* TASK DESCRIPTION
Word for word, transcribe the data below from the line with "monitörlerine kadar değişir." to the line with "## Bir aktüatör kullanın", keeping both of those lines.

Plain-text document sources

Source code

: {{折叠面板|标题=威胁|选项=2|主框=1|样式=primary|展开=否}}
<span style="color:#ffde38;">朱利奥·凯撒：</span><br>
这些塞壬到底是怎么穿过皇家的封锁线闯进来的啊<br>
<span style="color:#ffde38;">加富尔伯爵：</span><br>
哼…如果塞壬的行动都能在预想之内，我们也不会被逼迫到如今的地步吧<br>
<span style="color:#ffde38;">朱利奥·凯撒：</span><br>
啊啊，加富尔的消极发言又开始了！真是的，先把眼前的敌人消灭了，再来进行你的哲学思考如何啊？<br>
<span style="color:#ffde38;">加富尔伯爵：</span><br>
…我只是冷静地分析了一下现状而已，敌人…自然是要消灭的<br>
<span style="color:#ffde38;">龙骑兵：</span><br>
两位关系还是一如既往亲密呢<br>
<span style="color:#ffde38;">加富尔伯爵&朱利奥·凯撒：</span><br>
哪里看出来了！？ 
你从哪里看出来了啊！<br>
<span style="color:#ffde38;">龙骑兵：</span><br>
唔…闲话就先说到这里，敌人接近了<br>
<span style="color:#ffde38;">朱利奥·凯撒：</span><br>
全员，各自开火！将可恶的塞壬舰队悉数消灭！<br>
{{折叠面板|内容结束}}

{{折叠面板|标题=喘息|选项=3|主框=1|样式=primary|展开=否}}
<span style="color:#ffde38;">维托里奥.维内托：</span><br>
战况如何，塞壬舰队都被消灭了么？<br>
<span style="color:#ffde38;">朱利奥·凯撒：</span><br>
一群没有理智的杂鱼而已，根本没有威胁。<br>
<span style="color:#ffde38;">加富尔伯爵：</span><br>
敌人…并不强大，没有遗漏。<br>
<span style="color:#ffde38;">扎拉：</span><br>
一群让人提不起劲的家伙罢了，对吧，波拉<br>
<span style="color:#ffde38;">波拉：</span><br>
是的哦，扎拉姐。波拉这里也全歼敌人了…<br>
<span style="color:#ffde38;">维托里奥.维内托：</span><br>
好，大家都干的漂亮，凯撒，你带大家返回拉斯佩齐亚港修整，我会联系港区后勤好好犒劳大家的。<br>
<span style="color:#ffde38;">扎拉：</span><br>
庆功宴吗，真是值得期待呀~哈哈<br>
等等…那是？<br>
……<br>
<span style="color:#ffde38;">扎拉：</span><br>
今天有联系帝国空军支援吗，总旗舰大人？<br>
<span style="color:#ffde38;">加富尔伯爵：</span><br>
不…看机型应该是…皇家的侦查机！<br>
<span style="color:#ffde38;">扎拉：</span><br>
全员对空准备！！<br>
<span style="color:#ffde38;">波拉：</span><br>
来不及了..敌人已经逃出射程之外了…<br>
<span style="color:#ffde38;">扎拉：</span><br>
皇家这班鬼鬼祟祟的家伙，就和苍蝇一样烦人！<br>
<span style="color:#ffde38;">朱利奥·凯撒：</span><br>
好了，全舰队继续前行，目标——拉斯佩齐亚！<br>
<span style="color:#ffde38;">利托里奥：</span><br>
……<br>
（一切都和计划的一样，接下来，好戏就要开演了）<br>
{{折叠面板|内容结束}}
---
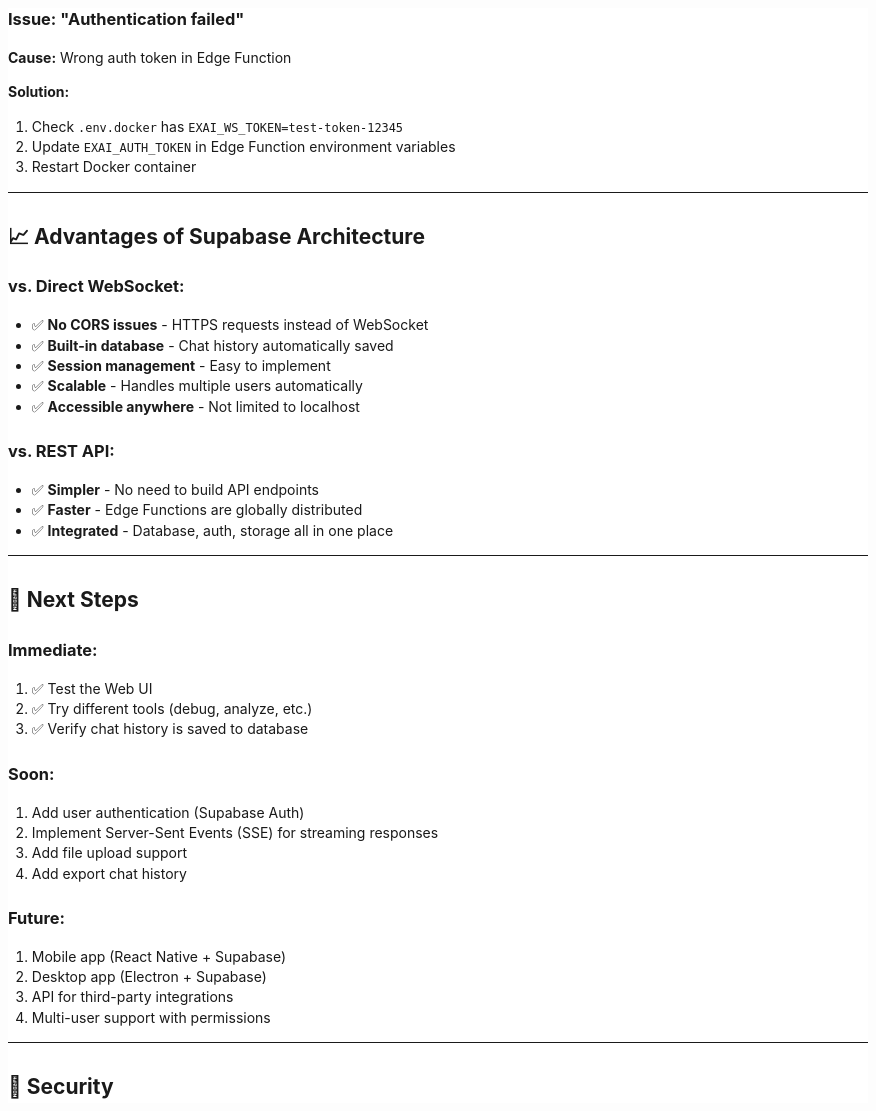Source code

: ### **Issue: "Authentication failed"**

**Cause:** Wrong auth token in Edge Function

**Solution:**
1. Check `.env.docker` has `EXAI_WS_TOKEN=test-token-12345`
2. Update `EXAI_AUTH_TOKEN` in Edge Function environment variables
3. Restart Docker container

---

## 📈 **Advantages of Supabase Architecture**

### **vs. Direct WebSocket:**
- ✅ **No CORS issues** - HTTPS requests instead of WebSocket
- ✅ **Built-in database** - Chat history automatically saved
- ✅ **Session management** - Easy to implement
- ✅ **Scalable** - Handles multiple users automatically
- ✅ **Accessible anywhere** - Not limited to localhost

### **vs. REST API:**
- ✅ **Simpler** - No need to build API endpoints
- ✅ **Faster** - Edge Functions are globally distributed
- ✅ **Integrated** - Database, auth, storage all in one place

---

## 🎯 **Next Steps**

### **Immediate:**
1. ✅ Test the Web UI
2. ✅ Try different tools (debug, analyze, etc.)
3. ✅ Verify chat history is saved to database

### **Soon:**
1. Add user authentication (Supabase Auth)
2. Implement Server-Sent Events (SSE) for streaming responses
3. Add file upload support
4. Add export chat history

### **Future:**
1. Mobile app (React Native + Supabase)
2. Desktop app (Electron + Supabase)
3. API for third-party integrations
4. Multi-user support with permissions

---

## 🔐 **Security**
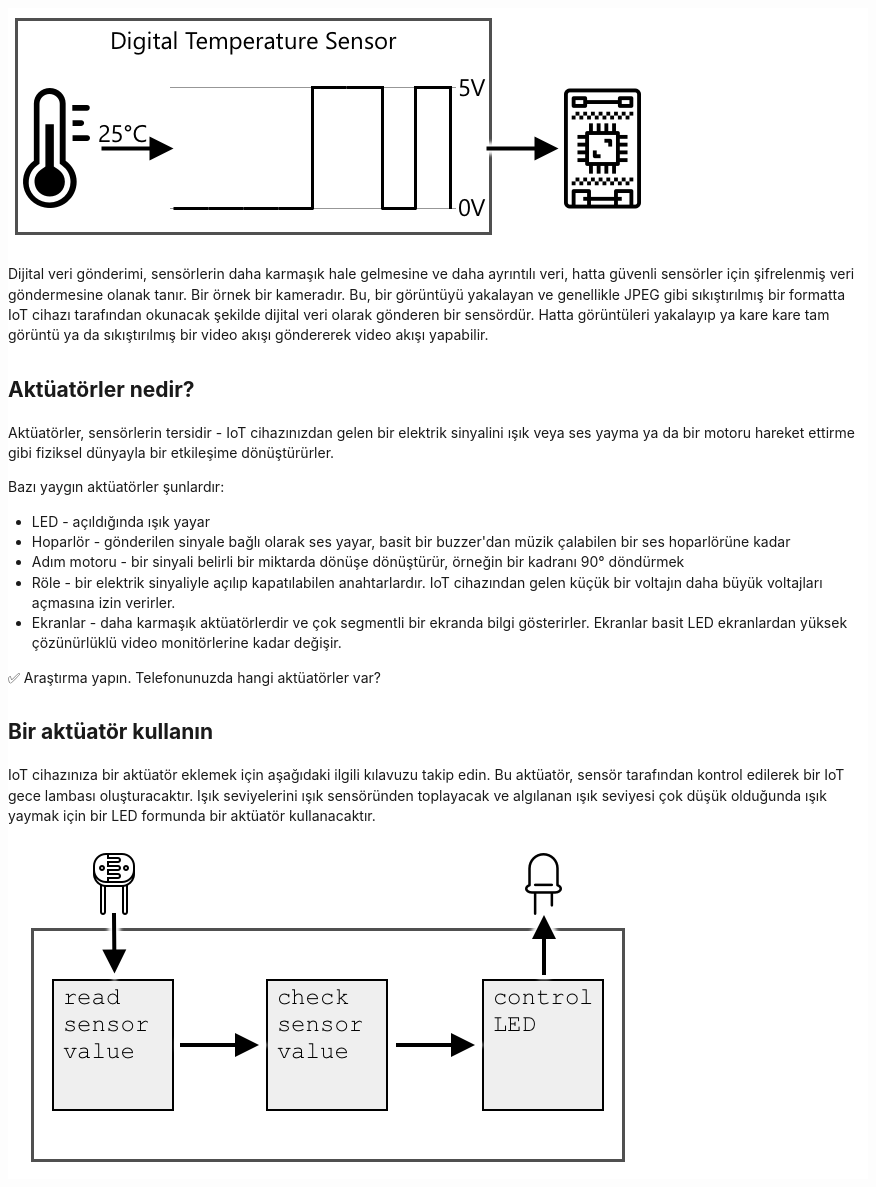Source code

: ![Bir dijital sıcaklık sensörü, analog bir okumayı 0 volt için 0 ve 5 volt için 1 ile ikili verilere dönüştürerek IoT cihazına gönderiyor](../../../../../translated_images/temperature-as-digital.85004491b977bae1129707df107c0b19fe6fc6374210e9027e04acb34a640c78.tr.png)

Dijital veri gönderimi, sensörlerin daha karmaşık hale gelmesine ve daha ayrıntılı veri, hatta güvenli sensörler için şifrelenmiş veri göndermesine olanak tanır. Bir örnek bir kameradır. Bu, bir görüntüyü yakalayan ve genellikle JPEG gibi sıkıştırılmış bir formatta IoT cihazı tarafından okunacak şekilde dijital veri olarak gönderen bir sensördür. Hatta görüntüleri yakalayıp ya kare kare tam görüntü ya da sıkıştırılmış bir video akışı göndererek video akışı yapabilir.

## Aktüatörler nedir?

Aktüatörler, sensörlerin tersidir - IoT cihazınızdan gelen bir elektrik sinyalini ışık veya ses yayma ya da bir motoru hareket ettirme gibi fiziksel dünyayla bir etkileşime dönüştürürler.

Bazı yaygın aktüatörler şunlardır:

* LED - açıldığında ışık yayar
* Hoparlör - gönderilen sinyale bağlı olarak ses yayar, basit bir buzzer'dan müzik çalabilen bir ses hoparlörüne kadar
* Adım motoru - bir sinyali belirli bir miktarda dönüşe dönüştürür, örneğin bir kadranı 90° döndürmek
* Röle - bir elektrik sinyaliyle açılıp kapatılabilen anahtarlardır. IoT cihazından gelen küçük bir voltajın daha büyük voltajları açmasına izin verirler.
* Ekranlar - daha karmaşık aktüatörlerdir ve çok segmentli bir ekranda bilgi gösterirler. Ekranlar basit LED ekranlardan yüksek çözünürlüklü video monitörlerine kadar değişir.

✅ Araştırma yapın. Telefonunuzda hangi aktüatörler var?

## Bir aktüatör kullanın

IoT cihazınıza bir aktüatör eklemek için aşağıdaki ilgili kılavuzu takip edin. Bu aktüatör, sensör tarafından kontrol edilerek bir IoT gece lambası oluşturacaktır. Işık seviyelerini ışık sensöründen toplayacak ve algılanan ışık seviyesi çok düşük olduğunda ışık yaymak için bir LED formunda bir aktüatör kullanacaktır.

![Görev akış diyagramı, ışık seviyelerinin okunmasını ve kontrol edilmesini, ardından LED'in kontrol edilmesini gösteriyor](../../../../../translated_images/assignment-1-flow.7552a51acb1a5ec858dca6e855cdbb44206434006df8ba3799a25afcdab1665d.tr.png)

* SOLUTION FOR THIS PROBLEM
* Ekranlar - daha karmaşık aktüatörlerdir ve çok segmentli bir ekranda bilgi gösterirler. Ekranlar basit LED ekranlardan yüksek çözünürlüklü video monitörlerine kadar değişir.

✅ Araştırma yapın. Telefonunuzda hangi aktüatörler var?

## Bir aktüatör kullanın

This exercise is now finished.